The next day was Saturday, and he made a schedule for himself. Cut the lawns, clip the hedges, split some firewood, and paint the storm windows. He worked contentedly until five, when he took a shower and made a drink. His plan was to scramble some eggs and, since the sky was clear, set up his telescope, but when he had finished his drink he went humbly to the telephone and called Mrs. Zagreb. He called her at intervals of fifteen minutes until after dark, and then he got into his car and drove over to Maple Avenue. A light was burning in her bedroom. The rest of the house was dark. A large car with a state seal beside the license plate was parked under the maples, and a chauffeur was asleep in the front seat.

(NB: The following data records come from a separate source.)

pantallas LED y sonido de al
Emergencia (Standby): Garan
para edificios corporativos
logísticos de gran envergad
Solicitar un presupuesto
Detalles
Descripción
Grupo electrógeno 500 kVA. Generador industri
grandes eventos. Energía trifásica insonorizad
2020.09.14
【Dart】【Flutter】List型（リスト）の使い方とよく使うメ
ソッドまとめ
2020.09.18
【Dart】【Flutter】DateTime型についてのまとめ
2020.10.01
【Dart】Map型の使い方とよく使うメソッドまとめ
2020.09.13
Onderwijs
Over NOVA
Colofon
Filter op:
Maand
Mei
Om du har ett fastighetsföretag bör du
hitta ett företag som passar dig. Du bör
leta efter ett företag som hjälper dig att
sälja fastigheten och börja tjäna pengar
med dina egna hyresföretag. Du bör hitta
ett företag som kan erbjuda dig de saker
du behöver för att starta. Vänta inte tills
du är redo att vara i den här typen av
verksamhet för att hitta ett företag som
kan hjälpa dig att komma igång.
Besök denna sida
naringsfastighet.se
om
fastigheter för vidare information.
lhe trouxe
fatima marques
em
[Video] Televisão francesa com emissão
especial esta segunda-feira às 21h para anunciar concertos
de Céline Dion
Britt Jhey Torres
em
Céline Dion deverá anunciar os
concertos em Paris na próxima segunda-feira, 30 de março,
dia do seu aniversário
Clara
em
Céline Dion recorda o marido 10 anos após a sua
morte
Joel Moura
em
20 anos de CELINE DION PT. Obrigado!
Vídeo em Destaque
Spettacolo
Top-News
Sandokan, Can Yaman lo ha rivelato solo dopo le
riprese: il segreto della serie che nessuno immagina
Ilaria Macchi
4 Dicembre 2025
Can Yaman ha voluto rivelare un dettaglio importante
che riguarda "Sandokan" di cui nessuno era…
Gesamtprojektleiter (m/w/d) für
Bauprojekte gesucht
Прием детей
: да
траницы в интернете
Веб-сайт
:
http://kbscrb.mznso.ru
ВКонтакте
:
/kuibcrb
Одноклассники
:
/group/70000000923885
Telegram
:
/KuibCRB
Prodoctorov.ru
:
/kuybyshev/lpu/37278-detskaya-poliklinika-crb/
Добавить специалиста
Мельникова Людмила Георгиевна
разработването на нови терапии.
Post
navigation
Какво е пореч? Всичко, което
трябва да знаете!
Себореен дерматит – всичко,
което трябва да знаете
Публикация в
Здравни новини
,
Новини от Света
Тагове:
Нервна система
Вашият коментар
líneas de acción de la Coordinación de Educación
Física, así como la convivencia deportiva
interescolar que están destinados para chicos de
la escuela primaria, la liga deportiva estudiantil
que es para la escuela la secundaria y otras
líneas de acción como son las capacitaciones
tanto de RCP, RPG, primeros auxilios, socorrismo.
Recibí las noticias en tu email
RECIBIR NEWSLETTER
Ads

He had been asked to take the collection at Holy Communion, and so he did, but, when he got to his knees to make his general confession, he could not admit that what he had done was an offense to divine majesty; the burden of his sins was not intolerable; the memory of them was anything but grievous. He improvised a heretical thanksgiving for the constancy and intelligence of his wife, the clear eyes of his children, and the suppleness of his mistress. He did not take Communion, and when the priest fired a questioning look in his direction, he was tempted to say clearly, “I am unashamedly involved in an adultery.” He read the papers until eleven, when he called Mrs. Zagreb and she said he could come whenever he wanted. He was there in ten minutes, and made her bones crack as soon as he entered the house. “I came by last night,” he said. “I thought you might,” she said. “I know a lot of men. Do you mind?”
“Not at all,” he said.
“Someday,” she said, “I’m going to take a piece of paper and write on it everything that I know about men. And then I’ll put it into the fireplace and burn it.”
“You don’t have a fireplace,” he said.
“That’s so,” she said, but they said nothing much else for the rest of the afternoon and half the night but “Hullo, hullo, hullo, hullo.”